The request: Can you reproduce, character for character, the text of the records from their beginning through the line containing "columns 2855-4281, rows", leaving out the pictures?

Extracted records:
+ + + +

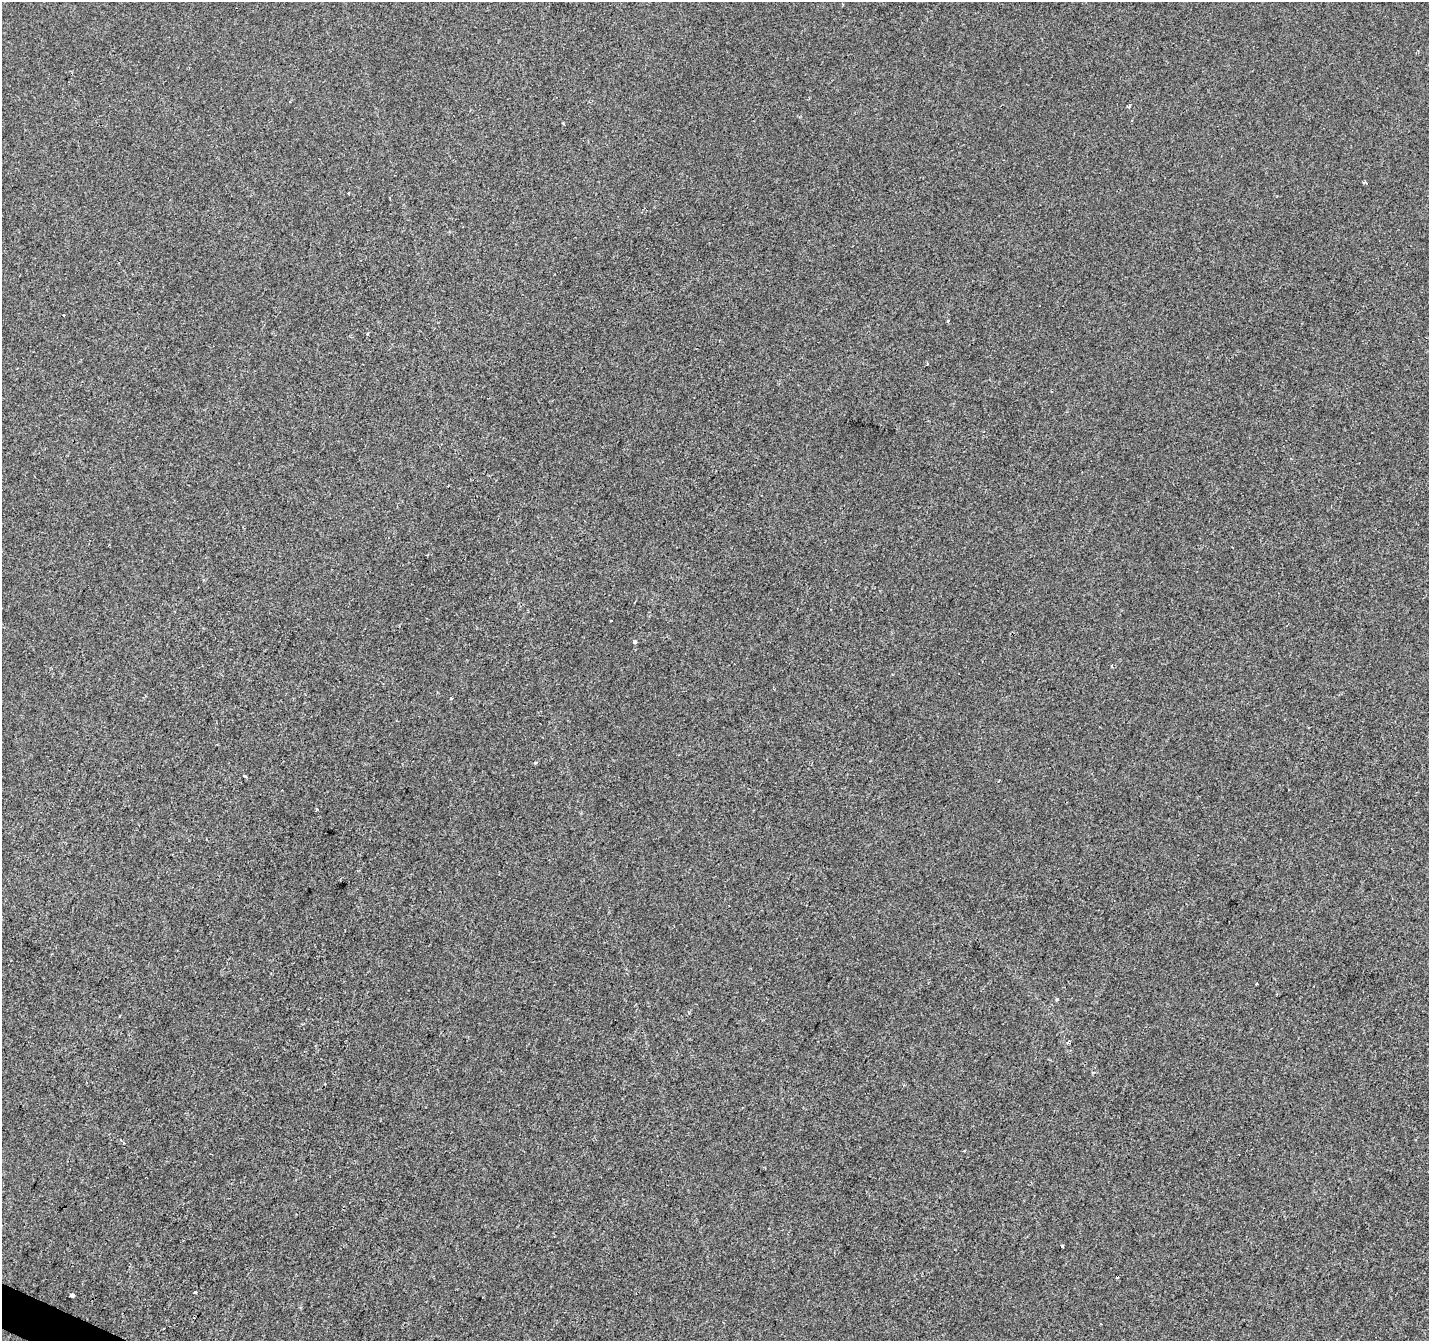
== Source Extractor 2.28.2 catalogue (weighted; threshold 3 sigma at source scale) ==
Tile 7 of 4 x 4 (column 3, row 2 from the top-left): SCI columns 2855-4281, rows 2878-4216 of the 5715 x 5821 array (HDU 1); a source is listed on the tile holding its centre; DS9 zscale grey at full resolution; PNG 1431 x 1343 px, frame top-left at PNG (2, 2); no overlay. Shown black and unused: <1% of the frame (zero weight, under 2 of 3 exposures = <1% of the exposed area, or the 3 px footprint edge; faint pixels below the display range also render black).
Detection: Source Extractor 2.28.2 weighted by HDU 2 'WHT'; one run over the whole footprint, this tile lists its part. Background -3.36e-04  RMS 0.0042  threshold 0.0188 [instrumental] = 3 sigma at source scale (4.5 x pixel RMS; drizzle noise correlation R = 1.50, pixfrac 1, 0.0396/0.0396 arcsec/px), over >= 5 px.
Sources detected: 19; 2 cosmic-ray / hot-pixel residue — not listed; the other 17 listed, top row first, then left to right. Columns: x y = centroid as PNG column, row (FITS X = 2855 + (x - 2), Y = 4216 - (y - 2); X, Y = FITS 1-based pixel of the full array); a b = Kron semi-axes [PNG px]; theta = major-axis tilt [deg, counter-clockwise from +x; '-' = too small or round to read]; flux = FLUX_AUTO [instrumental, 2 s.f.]
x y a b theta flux
290 101 3 3 - 0.4
1365 182 5 3 - 0.46
348 193 3 2 - 0.57
64 315 3 3 - 1.3
927 364 3 3 - 0.43
610 621 3 3 - 1
635 642 4 3 - 1.9
451 698 3 3 - 1.4
536 763 5 3 - 0.44
245 777 4 3 - 2.1
1257 983 3 3 - 1.6
1057 999 4 4 - 0.73
1068 1042 5 4 - 0.57
123 1142 8 2 -42 0.72
1062 1246 3 3 - 1.3
195 1292 3 3 - 2.1
71 1295 4 4 - 4.3
Unlisted compact peaks at least as high as the median listed source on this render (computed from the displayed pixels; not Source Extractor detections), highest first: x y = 317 809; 948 321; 563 123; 367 334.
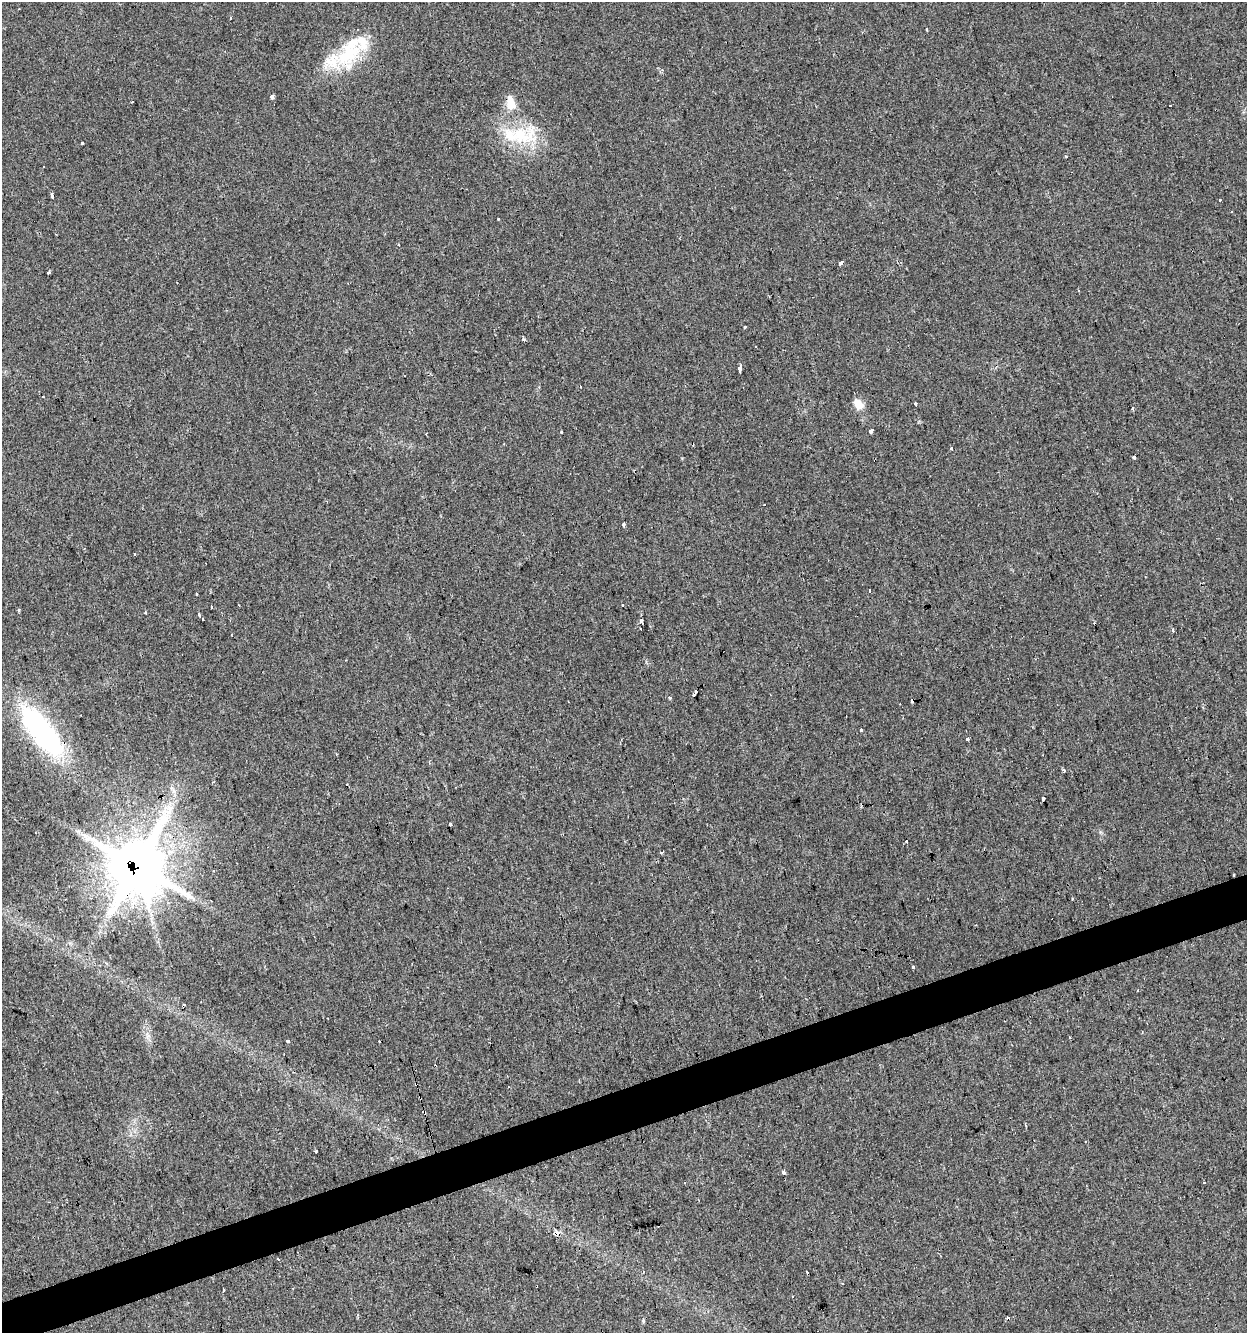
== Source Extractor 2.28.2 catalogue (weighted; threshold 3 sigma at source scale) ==
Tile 7 of 4 x 4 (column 3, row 2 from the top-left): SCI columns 2599-3843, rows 2665-3995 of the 5146 x 5327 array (HDU 1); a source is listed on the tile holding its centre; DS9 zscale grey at full resolution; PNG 1249 x 1335 px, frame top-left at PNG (2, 2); no overlay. Shown black and unused: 3% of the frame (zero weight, under 2 of 3 exposures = <1% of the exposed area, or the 3 px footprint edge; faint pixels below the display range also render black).
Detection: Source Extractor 2.28.2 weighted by HDU 2 'WHT'; one run over the whole footprint, this tile lists its part. Background 0.029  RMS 0.0059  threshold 0.0263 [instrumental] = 3 sigma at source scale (4.5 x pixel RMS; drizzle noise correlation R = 1.50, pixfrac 1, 0.0396/0.0396 arcsec/px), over >= 5 px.
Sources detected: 94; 24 cosmic-ray / hot-pixel residue — not listed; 4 inside a brighter listed object's ellipse — not listed separately; the other 66 listed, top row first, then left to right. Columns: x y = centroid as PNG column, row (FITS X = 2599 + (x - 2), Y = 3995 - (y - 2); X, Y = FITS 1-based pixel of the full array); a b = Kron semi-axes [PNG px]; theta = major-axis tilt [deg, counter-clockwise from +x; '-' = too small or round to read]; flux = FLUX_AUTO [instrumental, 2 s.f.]
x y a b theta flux
231 18 3 2 - 0.54
927 30 3 2 - 0.88
348 54 43 29 55 35
272 97 4 3 - 23
132 102 3 2 - 0.66
511 103 18 10 -76 9
1170 106 3 3 - 4
520 135 36 25 -27 32
82 143 3 3 - 0.93
52 196 4 3 - 4
1219 200 3 3 - 1.1
399 245 3 3 - 1.2
841 263 4 3 - 3.4
49 272 3 2 - 0.62
745 327 3 3 - 2.5
524 339 4 4 - 1.3
755 346 3 2 - 0.98
740 370 7 3 87 9.3
539 387 3 3 - 0.64
915 403 3 3 - 4
858 404 14 9 -52 6.4
1133 409 3 3 - 2.1
562 432 3 3 - 3.8
871 432 4 3 - 30
952 448 3 3 - 2.3
1134 457 3 3 - 2.9
764 504 3 2 - 0.74
623 524 3 3 - 3.1
870 590 3 3 - 3.5
196 594 3 3 - 1.5
212 607 3 2 - 1
19 610 5 3 - 0.66
145 612 3 3 - 0.72
199 615 3 3 - 2.1
202 619 4 3 - 4.2
642 621 4 3 - 4.1
641 629 3 2 - 0.64
1173 630 5 3 - 0.6
346 660 2 2 - 0.41
694 695 3 3 - 1.6
670 698 3 3 - 2.5
861 730 3 3 - 2.8
42 731 63 22 -52 110
967 739 3 3 - 2.1
1064 770 4 3 - 0.96
213 782 4 2 - 0.4
173 790 14 4 -54 2.1
1043 799 4 3 - 6.4
861 807 3 3 - 0.64
450 824 3 3 - 9.7
907 841 3 3 - 2.3
137 865 19 17 -85 2900
213 870 3 3 - 1.1
913 967 3 3 - 2.6
288 1041 4 3 - 2.8
416 1084 4 3 - 1.2
424 1112 4 3 - 2.9
316 1151 3 3 - 2.8
784 1172 4 3 - 6.7
685 1182 3 2 - 1.1
1204 1183 3 3 - 1.6
556 1233 4 3 - 14
278 1259 3 3 - 0.37
643 1272 3 3 - 0.87
223 1290 3 2 - 0.73
644 1321 3 3 - 4.2
Overlapping masked pixels (flux is a lower limit): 5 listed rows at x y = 42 731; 137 865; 416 1084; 424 1112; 556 1233
Unlisted compact peaks at least as high as the median listed source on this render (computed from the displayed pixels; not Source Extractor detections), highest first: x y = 1066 156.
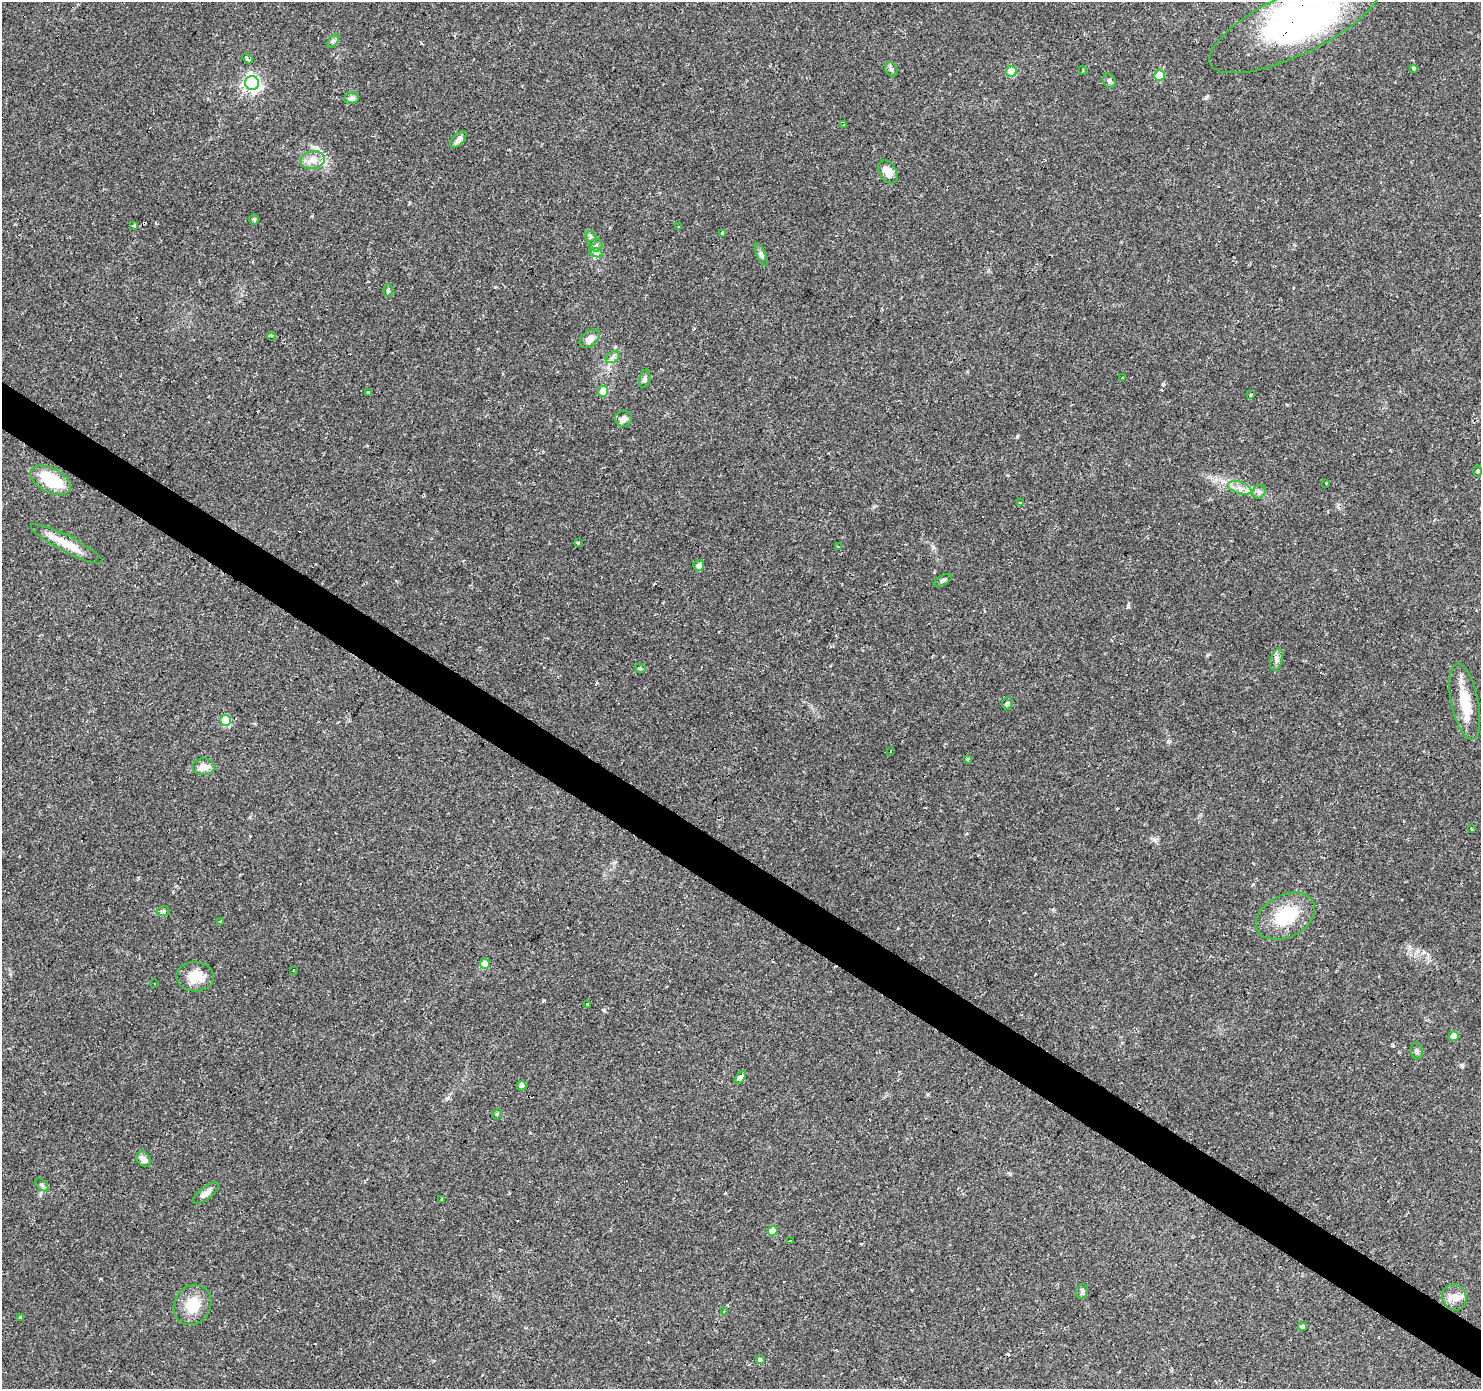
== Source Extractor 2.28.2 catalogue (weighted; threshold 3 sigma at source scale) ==
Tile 6 of 4 x 4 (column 2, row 2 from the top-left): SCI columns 1481-2959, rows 2956-4342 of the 5921 x 5977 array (HDU 1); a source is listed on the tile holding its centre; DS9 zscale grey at full resolution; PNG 1483 x 1391 px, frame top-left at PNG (2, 2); each listed source drawn as its Kron ellipse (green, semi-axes under 4 px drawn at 4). Shown black and unused: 3% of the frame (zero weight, under 2 of 3 exposures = <1% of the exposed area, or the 3 px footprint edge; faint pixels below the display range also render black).
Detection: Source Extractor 2.28.2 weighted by HDU 2 'WHT'; one run over the whole footprint, this tile lists its part. Background 0.0429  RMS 0.0034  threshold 0.0153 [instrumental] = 3 sigma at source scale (4.5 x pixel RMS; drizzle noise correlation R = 1.50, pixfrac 1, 0.0396/0.0396 arcsec/px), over >= 5 px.
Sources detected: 105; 2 inside a brighter object's white glare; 21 cosmic-ray / hot-pixel residue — neither listed nor drawn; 3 inside a brighter listed object's ellipse — not listed separately; the other 79 listed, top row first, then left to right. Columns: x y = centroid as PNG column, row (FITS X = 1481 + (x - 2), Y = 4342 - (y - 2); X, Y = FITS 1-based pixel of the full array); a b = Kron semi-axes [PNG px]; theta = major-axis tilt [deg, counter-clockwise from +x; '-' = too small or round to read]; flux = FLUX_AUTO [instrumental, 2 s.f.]
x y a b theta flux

+ + + +

Problem solution:
== Source Extractor 2.28.2 catalogue (weighted; threshold 3 sigma at source scale) ==
Tile 7 of 4 x 4 (column 3, row 2 from the top-left): SCI columns 2855-4281, rows 2878-4216 of the 5715 x 5821 array (HDU 1); a source is listed on the tile holding its centre; DS9 zscale grey at full resolution; PNG 1431 x 1343 px, frame top-left at PNG (2, 2); no overlay. Shown black and unused: <1% of the frame (zero weight, under 2 of 3 exposures = <1% of the exposed area, or the 3 px footprint edge; faint pixels below the display range also render black).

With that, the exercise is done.